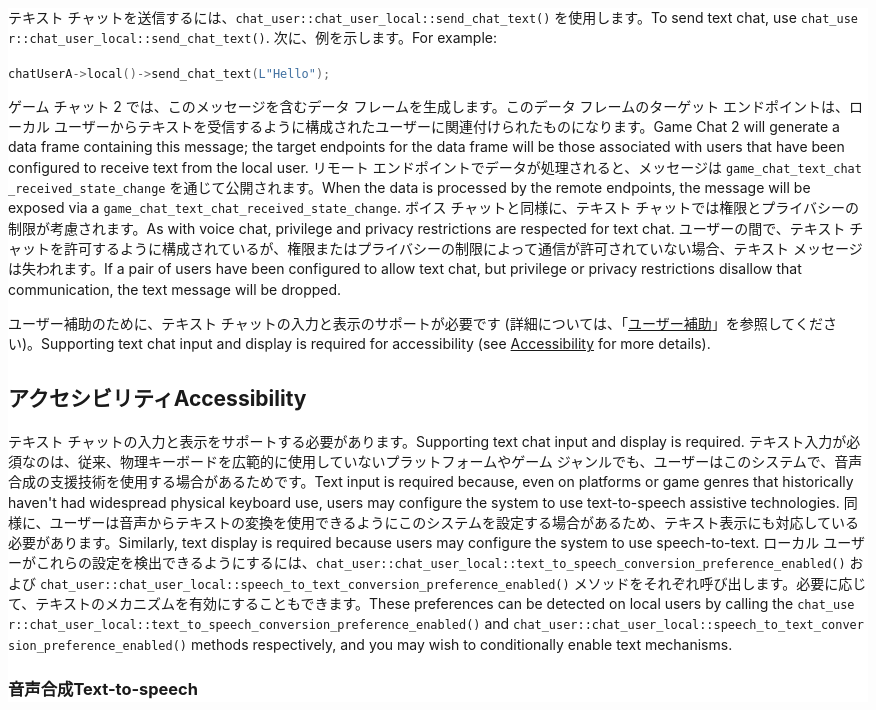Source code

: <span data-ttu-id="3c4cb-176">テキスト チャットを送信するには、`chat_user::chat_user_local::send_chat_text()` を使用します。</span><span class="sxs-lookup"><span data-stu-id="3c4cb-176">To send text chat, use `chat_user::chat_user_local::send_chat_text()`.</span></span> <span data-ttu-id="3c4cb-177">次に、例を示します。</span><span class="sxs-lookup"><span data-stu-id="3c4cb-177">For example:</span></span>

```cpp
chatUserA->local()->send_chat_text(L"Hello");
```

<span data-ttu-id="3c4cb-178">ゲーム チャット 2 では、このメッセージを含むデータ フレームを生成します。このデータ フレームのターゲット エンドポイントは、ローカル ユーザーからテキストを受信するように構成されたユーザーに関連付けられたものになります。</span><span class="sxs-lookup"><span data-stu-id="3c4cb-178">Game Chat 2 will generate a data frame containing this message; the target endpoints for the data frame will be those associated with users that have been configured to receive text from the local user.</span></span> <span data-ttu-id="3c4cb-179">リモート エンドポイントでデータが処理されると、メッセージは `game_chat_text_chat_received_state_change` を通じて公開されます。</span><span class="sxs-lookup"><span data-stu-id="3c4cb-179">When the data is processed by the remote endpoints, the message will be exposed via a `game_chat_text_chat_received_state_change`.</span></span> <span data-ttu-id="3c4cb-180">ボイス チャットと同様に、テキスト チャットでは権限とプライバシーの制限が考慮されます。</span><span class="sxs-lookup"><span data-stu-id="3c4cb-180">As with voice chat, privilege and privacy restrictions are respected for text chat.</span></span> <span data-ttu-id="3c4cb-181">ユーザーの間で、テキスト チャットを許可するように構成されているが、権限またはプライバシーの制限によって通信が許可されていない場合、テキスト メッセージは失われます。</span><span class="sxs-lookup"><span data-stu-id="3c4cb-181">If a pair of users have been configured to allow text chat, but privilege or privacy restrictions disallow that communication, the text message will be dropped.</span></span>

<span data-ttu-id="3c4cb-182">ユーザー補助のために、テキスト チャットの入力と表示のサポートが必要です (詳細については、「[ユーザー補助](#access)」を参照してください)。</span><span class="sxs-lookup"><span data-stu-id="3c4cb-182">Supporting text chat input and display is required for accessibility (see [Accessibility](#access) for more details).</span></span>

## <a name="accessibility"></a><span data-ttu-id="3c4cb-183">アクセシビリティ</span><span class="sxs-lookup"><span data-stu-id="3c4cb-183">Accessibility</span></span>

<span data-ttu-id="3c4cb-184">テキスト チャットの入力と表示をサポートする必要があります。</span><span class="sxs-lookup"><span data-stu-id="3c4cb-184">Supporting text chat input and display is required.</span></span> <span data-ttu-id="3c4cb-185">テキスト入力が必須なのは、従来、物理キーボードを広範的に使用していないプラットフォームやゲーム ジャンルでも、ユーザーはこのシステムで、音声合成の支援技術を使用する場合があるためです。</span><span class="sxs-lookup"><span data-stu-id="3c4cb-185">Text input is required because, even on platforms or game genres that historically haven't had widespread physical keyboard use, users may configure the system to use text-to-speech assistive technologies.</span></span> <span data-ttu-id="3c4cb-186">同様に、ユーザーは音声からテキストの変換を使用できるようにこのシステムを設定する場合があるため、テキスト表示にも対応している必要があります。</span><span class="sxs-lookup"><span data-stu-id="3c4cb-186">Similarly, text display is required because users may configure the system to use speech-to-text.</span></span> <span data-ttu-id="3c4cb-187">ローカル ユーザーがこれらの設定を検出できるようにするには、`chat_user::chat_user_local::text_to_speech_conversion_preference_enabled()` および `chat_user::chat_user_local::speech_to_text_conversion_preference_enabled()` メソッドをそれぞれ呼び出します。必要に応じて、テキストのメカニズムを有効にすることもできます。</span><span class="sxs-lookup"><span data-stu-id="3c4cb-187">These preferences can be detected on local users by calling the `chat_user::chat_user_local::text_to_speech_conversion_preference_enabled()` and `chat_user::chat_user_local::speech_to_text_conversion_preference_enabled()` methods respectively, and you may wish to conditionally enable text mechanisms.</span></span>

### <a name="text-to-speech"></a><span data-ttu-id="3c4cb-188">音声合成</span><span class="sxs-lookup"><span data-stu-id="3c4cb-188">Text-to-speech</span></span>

──────

ABOUT THIS EXERCISE | Leaving pictures aside, write out each record above exactly as given.

YOUR RESPONSE |
Source code

: <span data-ttu-id="3c4cb-176">テキスト チャットを送信するには、`chat_user::chat_user_local::send_chat_text()` を使用します。</span><span class="sxs-lookup"><span data-stu-id="3c4cb-176">To send text chat, use `chat_user::chat_user_local::send_chat_text()`.</span></span> <span data-ttu-id="3c4cb-177">次に、例を示します。</span><span class="sxs-lookup"><span data-stu-id="3c4cb-177">For example:</span></span>

```cpp
chatUserA->local()->send_chat_text(L"Hello");
```

<span data-ttu-id="3c4cb-178">ゲーム チャット 2 では、このメッセージを含むデータ フレームを生成します。このデータ フレームのターゲット エンドポイントは、ローカル ユーザーからテキストを受信するように構成されたユーザーに関連付けられたものになります。</span><span class="sxs-lookup"><span data-stu-id="3c4cb-178">Game Chat 2 will generate a data frame containing this message; the target endpoints for the data frame will be those associated with users that have been configured to receive text from the local user.</span></span> <span data-ttu-id="3c4cb-179">リモート エンドポイントでデータが処理されると、メッセージは `game_chat_text_chat_received_state_change` を通じて公開されます。</span><span class="sxs-lookup"><span data-stu-id="3c4cb-179">When the data is processed by the remote endpoints, the message will be exposed via a `game_chat_text_chat_received_state_change`.</span></span> <span data-ttu-id="3c4cb-180">ボイス チャットと同様に、テキスト チャットでは権限とプライバシーの制限が考慮されます。</span><span class="sxs-lookup"><span data-stu-id="3c4cb-180">As with voice chat, privilege and privacy restrictions are respected for text chat.</span></span> <span data-ttu-id="3c4cb-181">ユーザーの間で、テキスト チャットを許可するように構成されているが、権限またはプライバシーの制限によって通信が許可されていない場合、テキスト メッセージは失われます。</span><span class="sxs-lookup"><span data-stu-id="3c4cb-181">If a pair of users have been configured to allow text chat, but privilege or privacy restrictions disallow that communication, the text message will be dropped.</span></span>

<span data-ttu-id="3c4cb-182">ユーザー補助のために、テキスト チャットの入力と表示のサポートが必要です (詳細については、「[ユーザー補助](#access)」を参照してください)。</span><span class="sxs-lookup"><span data-stu-id="3c4cb-182">Supporting text chat input and display is required for accessibility (see [Accessibility](#access) for more details).</span></span>

## <a name="accessibility"></a><span data-ttu-id="3c4cb-183">アクセシビリティ</span><span class="sxs-lookup"><span data-stu-id="3c4cb-183">Accessibility</span></span>

<span data-ttu-id="3c4cb-184">テキスト チャットの入力と表示をサポートする必要があります。</span><span class="sxs-lookup"><span data-stu-id="3c4cb-184">Supporting text chat input and display is required.</span></span> <span data-ttu-id="3c4cb-185">テキスト入力が必須なのは、従来、物理キーボードを広範的に使用していないプラットフォームやゲーム ジャンルでも、ユーザーはこのシステムで、音声合成の支援技術を使用する場合があるためです。</span><span class="sxs-lookup"><span data-stu-id="3c4cb-185">Text input is required because, even on platforms or game genres that historically haven't had widespread physical keyboard use, users may configure the system to use text-to-speech assistive technologies.</span></span> <span data-ttu-id="3c4cb-186">同様に、ユーザーは音声からテキストの変換を使用できるようにこのシステムを設定する場合があるため、テキスト表示にも対応している必要があります。</span><span class="sxs-lookup"><span data-stu-id="3c4cb-186">Similarly, text display is required because users may configure the system to use speech-to-text.</span></span> <span data-ttu-id="3c4cb-187">ローカル ユーザーがこれらの設定を検出できるようにするには、`chat_user::chat_user_local::text_to_speech_conversion_preference_enabled()` および `chat_user::chat_user_local::speech_to_text_conversion_preference_enabled()` メソッドをそれぞれ呼び出します。必要に応じて、テキストのメカニズムを有効にすることもできます。</span><span class="sxs-lookup"><span data-stu-id="3c4cb-187">These preferences can be detected on local users by calling the `chat_user::chat_user_local::text_to_speech_conversion_preference_enabled()` and `chat_user::chat_user_local::speech_to_text_conversion_preference_enabled()` methods respectively, and you may wish to conditionally enable text mechanisms.</span></span>

### <a name="text-to-speech"></a><span data-ttu-id="3c4cb-188">音声合成</span><span class="sxs-lookup"><span data-stu-id="3c4cb-188">Text-to-speech</span></span>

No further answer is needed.